>di Raffaello Maugeri
Ricordo, qualche tempo fa, una cena indimenticabile a casa di un amico.
Tra i tanti grandi vini scelti per la serata, un Echezeaux del Domaine de la Romanée-Conti, anno 2000, che mi lasciava senza parole. Della Borgogna e del Pinot Nero aveva tutto, il colore rosso rubino scarico, l’intensità e la complessità all’olfatto, con richiami di viola, frutti, spezie e toni minerali, ma all’assaggio c’era anche qualcos’altro: eleganza e raffinatezza che accarezzavano il palato in un’esperienza quasi mistica e preziosissima per me. Sapevo che il Grand Cru da me degustato non era neppure il più grande né il più costoso dei vini prodotti dall’azienda ma riflettevo che il celebre Domaine, era celebre per i prezzi che praticava al suo affezionato e ristrettissimo pubblico.
Non credendo che un’azienda e i suoi vini possano essere giudicati solo dal costo dei propri vini, prodotti in quantità limitate certo e questa in Borgogna non è un eccezione, il “mito” doveva fondarsi su ben altro- Sono andato a rileggermi la storia del Domaine e ho parlato con chi Romanée-Conti ed i suoi vini li conosceva bene. E ho compreso che la grandezza dell’azienda viene dalla sua incredibile e lunghissima storia, della quale vale la pena ricordare qualche passaggio significativo.
I vigneti del Domaine erano noti già nel tardo medioevo, in particolare gli attuali Romenée St. Vivant e Romanée-Conti erano conosciuti come Cloux de Saint Vivant, suoli studiati attentamente dai monaci che per difficoltà economiche sopravvenute dovettero disfarsene. I grandi vigneti diventano tali specie se nel tempo qualcuno studia, conosce e sfrutta le loro potenzialità prima celate.
Celebre proprietario fu dal 1760 il principe Louis-François Bourbon de Conti, che rivaleggiava con madame de Pompadour alla corte di Luigi XV e solo per poco non riuscì a fare del suo vino il vino ufficiale di corte. La sua opera di mecenate non restò ignota poiché, nonostante i moti rivoluzionari avessero requisito la proprietà al figlio, nuovo principe di Conti, già nel 1794 questa viene citata con il nome di Romanée-Conti a singolare e perenne riconoscimento, in un’epoca rivoluzionaria, dell’opera lì svolta dal nobile proprietario.
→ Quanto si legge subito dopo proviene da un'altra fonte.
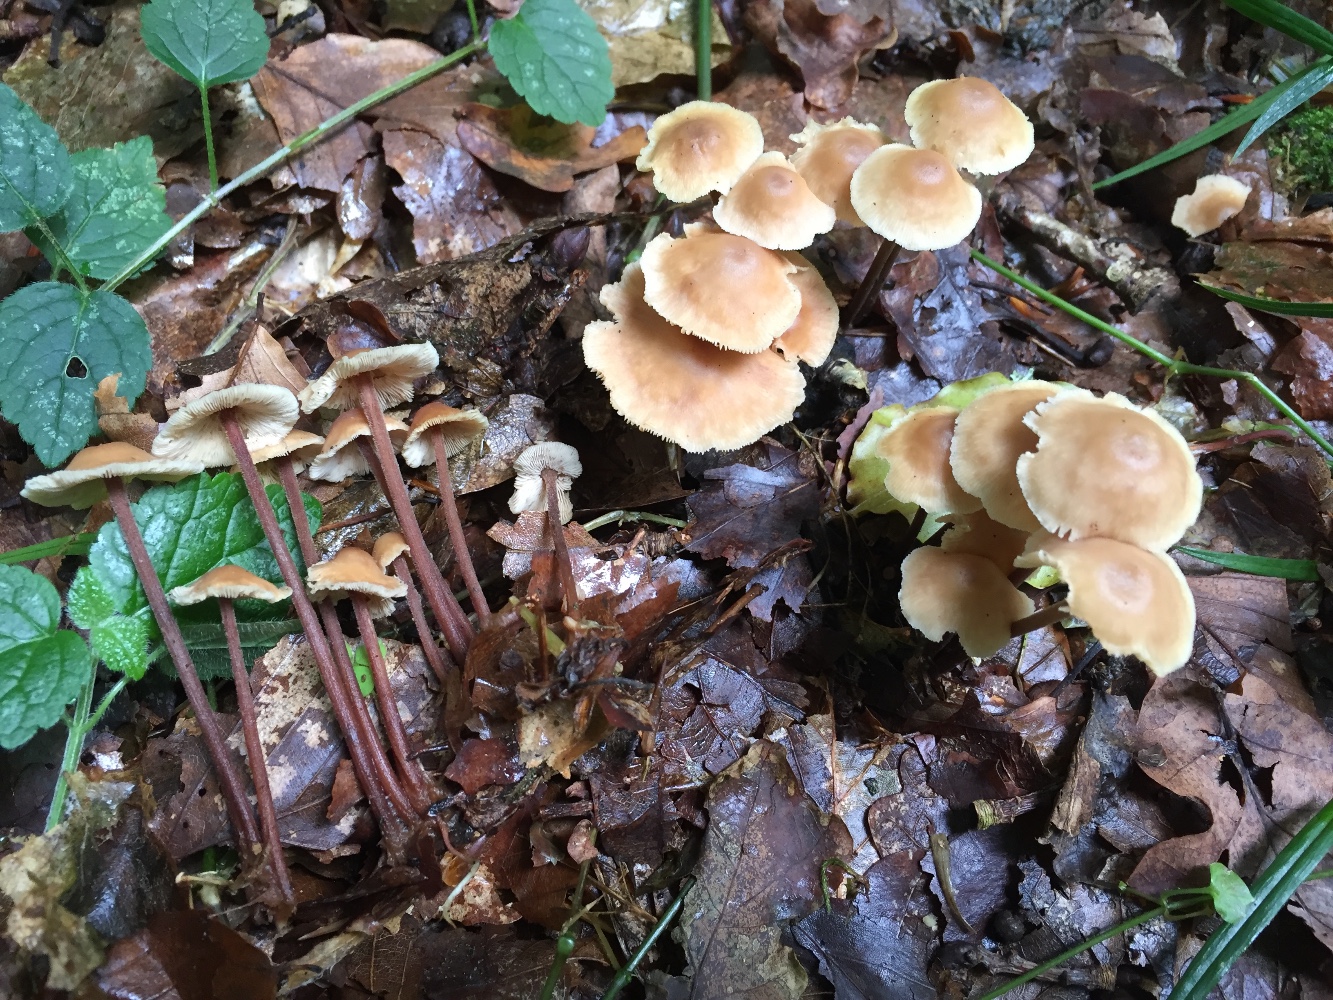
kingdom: Fungi
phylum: Basidiomycota
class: Agaricomycetes
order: Agaricales
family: Omphalotaceae
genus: Collybiopsis
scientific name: Collybiopsis confluens
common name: knippe-fladhat
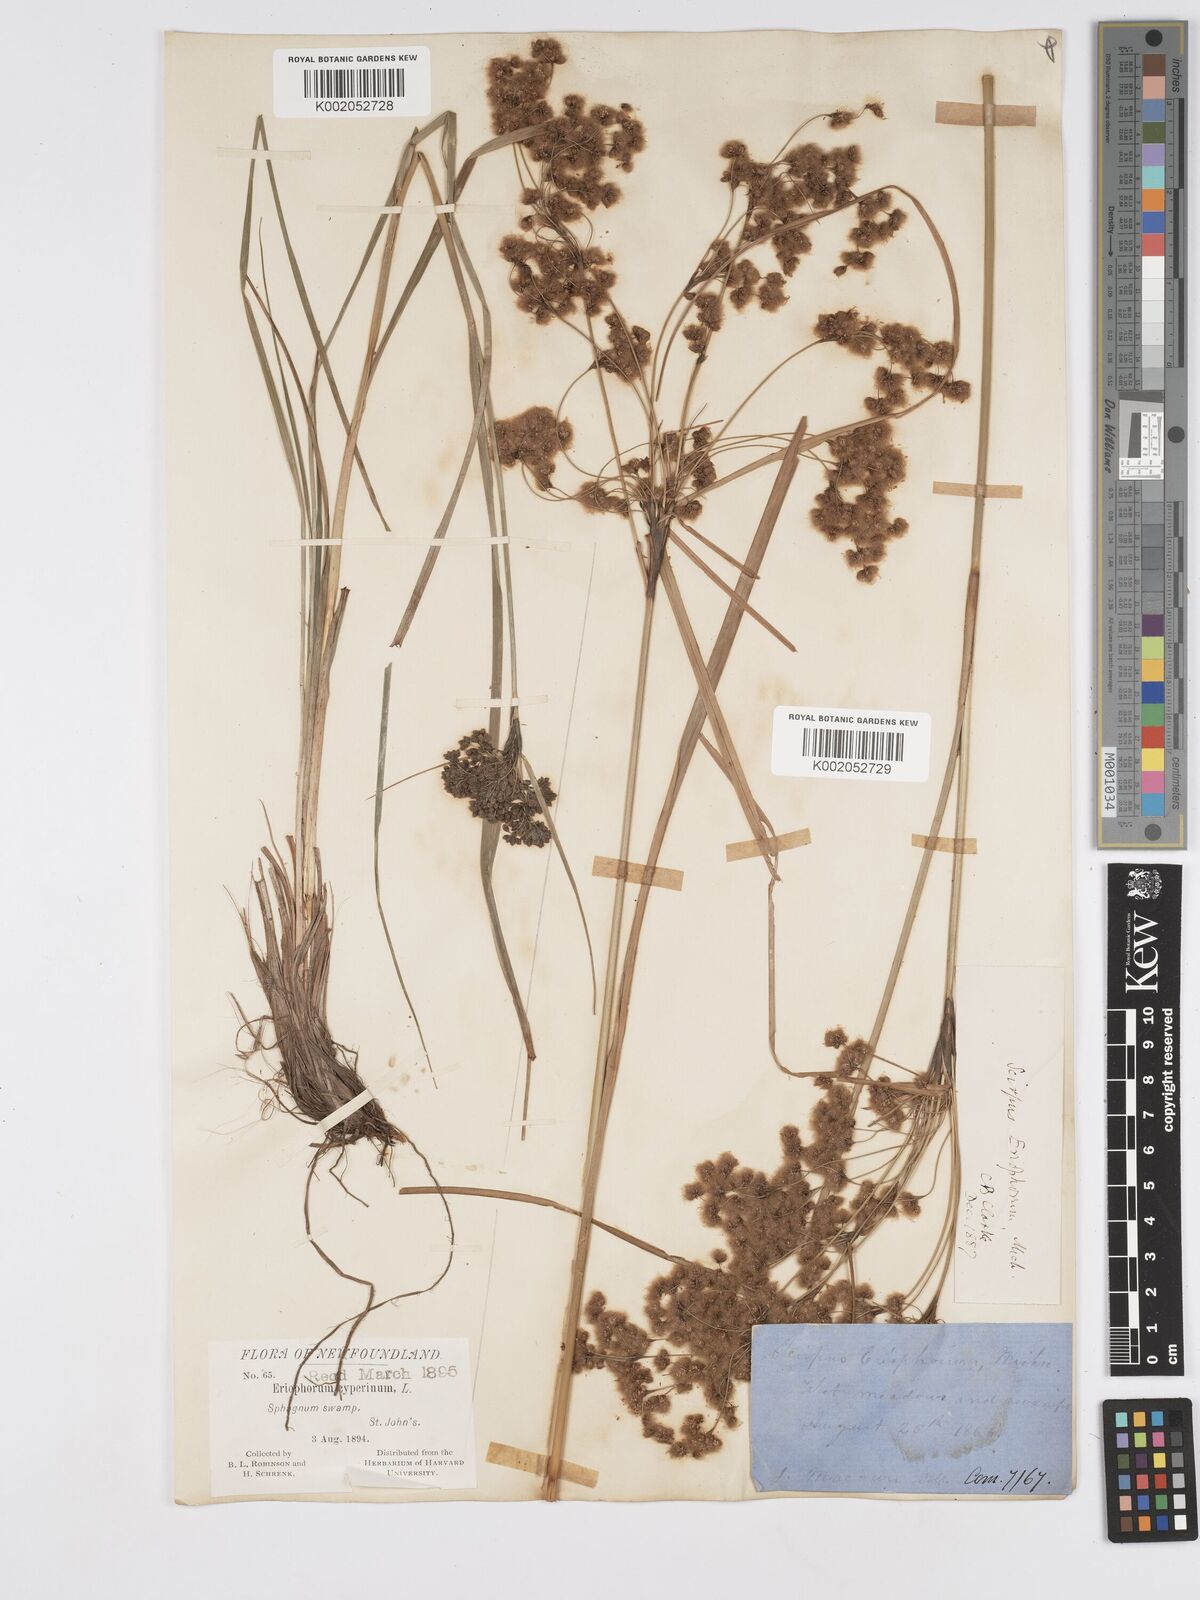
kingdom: Plantae
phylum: Tracheophyta
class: Liliopsida
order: Poales
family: Cyperaceae
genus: Scirpus
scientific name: Scirpus cyperinus
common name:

Da sinistra Aubert de Villaine e Henry-Frédéric Roch
Dopo tanti passaggi di mano, la proprietà passa nel 1911 a Henri Chambon e Edmond Gaudin de Villaine, il cui discendente Aubert è uno attualmente uno dei due co-gérant del Domaine.
Acquisizioni importanti ma anche scelte produttive azzeccate danno seguito ad una serie impressionante di grandi annate, specie con la guida di Lalou-Bize Leroy e Aubert de Villaine, dal 1974 . Il temperamento della Leroy e le sue indubbie capacità di direzione, unite a una sensibilità perfetta di degustratrice, creano facilmente scontri con l’altro co-gérant De Villaine e alla fine la Leroy lascia, dedicandosi esclusivamente ai domaine di famiglia
Oggi il Domaine dai suoi 24 ettari di vigneti produce circa 80mila bottiglie l’anno, con rese molto basse, tra queste alcuni tra i più grandi vini di Francia come i Grand Crù Romanée-Conti, La Tache, Echezeaux, Grand Echezeaux, Romanée St. Vivanted il bianco Montrachet.
Le scelte di Aubert de Villane, oggi alla guida con Henri Frédéric Roch, nipote della Leroy, di dare ogni spazio possibile alle qualità e sanità delle uve, a metodi di coltivazione biologici, e a intervenire in cantina in modo misurato, con un uso sapiente della barrique, dimostrano che la conoscenza del terroir, l’intrinseca qualità dei vigneti e una gestione saggia della vinificazione sono gli ingredienti essenziali per fare un grande vino, non basta il marketing.
Il mito di Romanée-Conti continua grazie alla sua storia affascinante che si mescola e confonde con la storia del vino di Borgogna e di Francia e si illumina grazie a vini meravigliosi come l’Echezeaux che è all’origine di questa nostra storia.